I recently discovered an incredible lesson idea from art educator Natalie Waggenspack and couldn’t help but twist it a bit into a another STEAM lesson for you. Natalie’s original idea was a study on value (tinting and shading color) and line using painted paper and white colored pencils. I’ve extended that a bit here to have an intentional exploration surrounding symmetry in math and positive and negative space in art. It’s called Symmetry Space STEAM Lesson.
And just in case you’d like to see the artistic process up close, here’s a video that walks you through the steps of creating the artwork:
There are a few things that truly make this a Symmetry Space STEAM Lesson. Here’s a list of what takes this to the next level:
One the elements that separate a STEAM lesson from an Arts Integration or a stand-alone arts lesson is that it’s grounded in an inquiry idea. This is an overarching question or problem that students are studying throughout the lesson. In this case, students are considering how they’ll create their own artwork to reflect both symmetry and positive/negative space.
The hallmark of any integrated lesson is in a natural pairing between the content areas. In terms of content, that’s reflected here in the choice of art that showcases the idea of symmetry and positive/negative space, as well as how both of these concepts directly affect the overall image. M.C. Escher’s symmetry gallery is a great place to start!

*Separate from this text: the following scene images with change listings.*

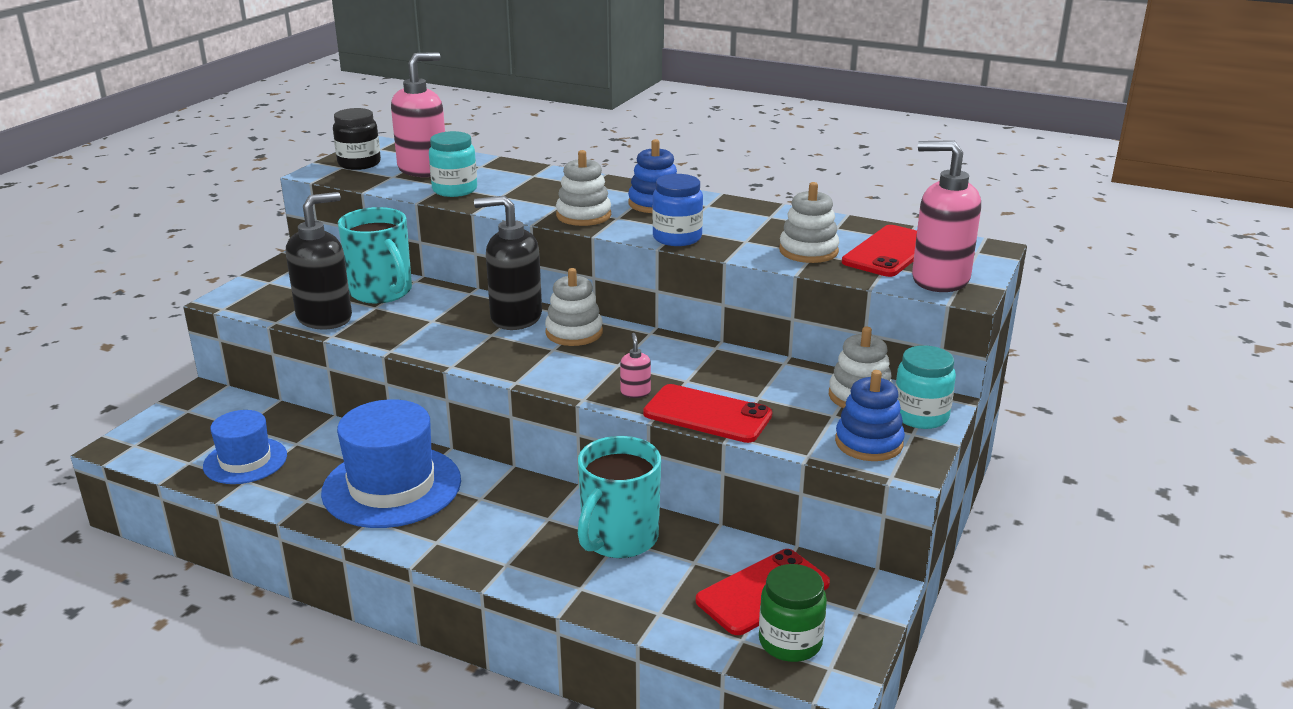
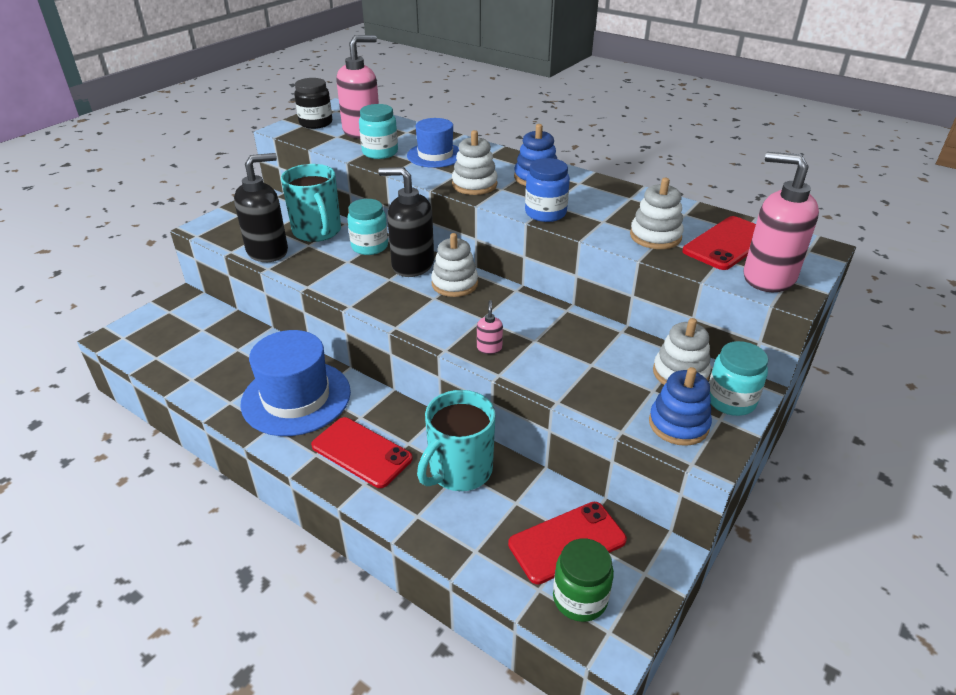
camera: 10 degrees right, 10 degrees up
(245, 461) = (196, 361): blue hat -> blue hat (435, 155)
(455, 303) = (369, 246): none -> turquoise jar
(707, 414) = (544, 377): red phone -> red phone (361, 452)

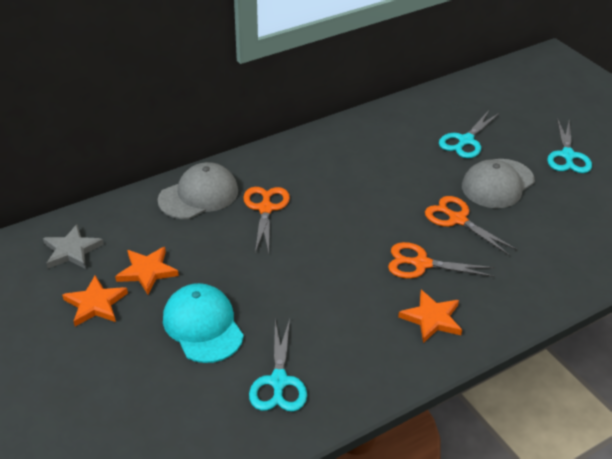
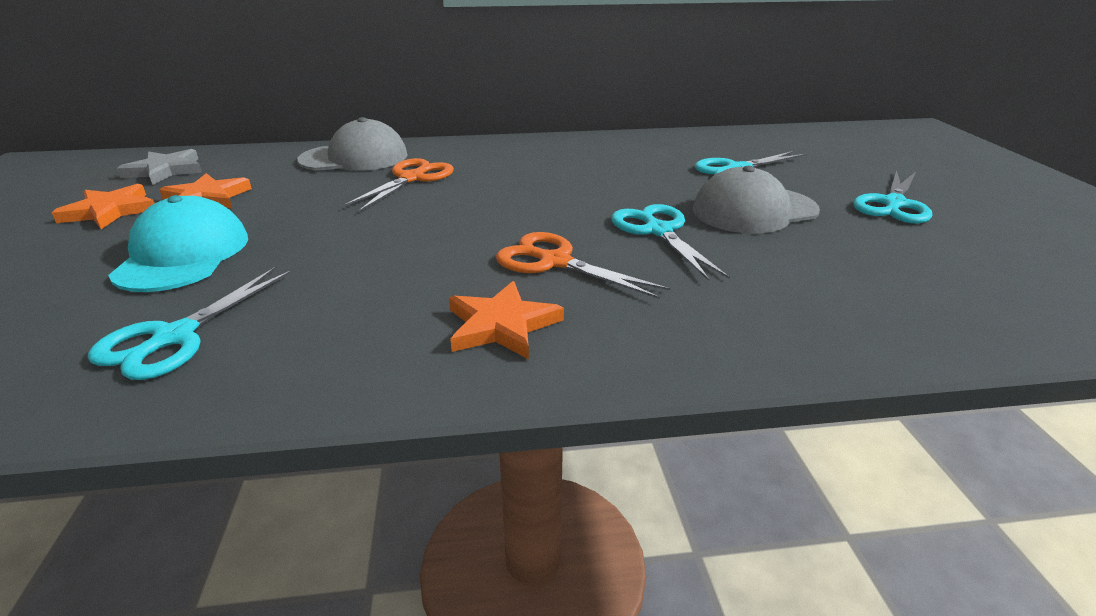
camera: 25 degrees right, 10 degrees down
(457, 219) = (658, 231): orange scissors -> turquoise scissors

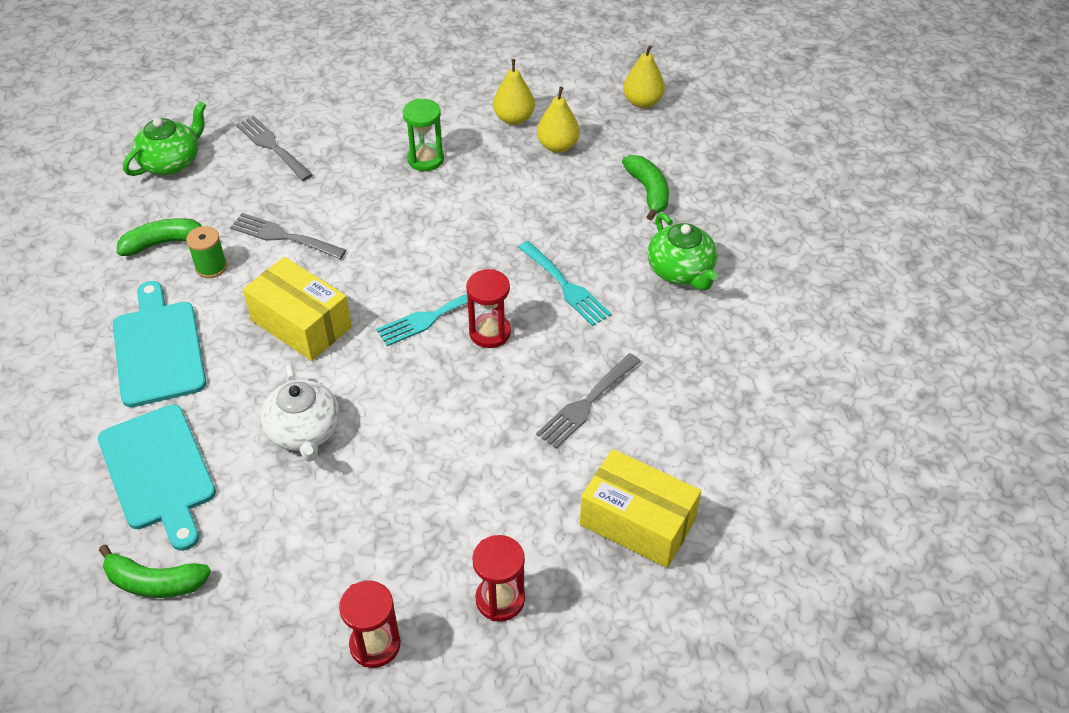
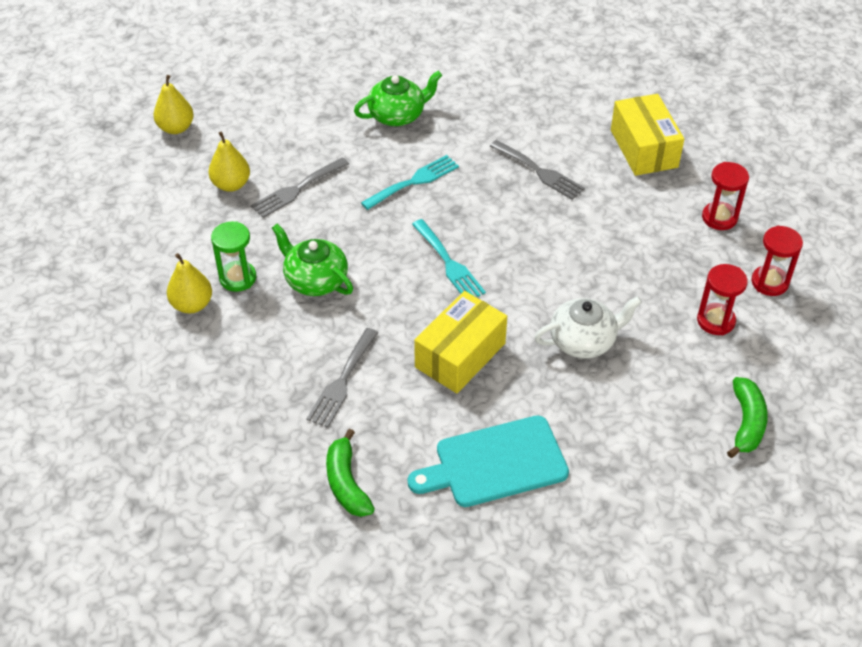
camera: 90 degrees left, 0 degrees up
(158, 471) = (638, 438): turquoise cutting board -> none
(172, 162) = (213, 498): green teapot -> green teapot (315, 280)
(211, 267) = (384, 436): green spool -> none
(272, 146) = (199, 406): grey fork -> grey fork (297, 189)
(490, 332) = (467, 227): red hourglass -> red hourglass (715, 321)
(514, 118) = (185, 215): yellow pear -> yellow pear (192, 304)
(637, 522) = (643, 148): yellow box -> yellow box turned 45 degrees counterclockwise
(648, 191) = (300, 129): green banana -> none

Something that’s interesting in this lesson is that the standards are aligned, but feature different grade levels. We did this intentionally. Sometimes, you’ll be able to bump-up or bump-down a lesson depending upon your students, their previous learning experiences and the intention of the lesson itself. We wanted to show you an example of how that can be done and still maintain the integrity of both contents individually.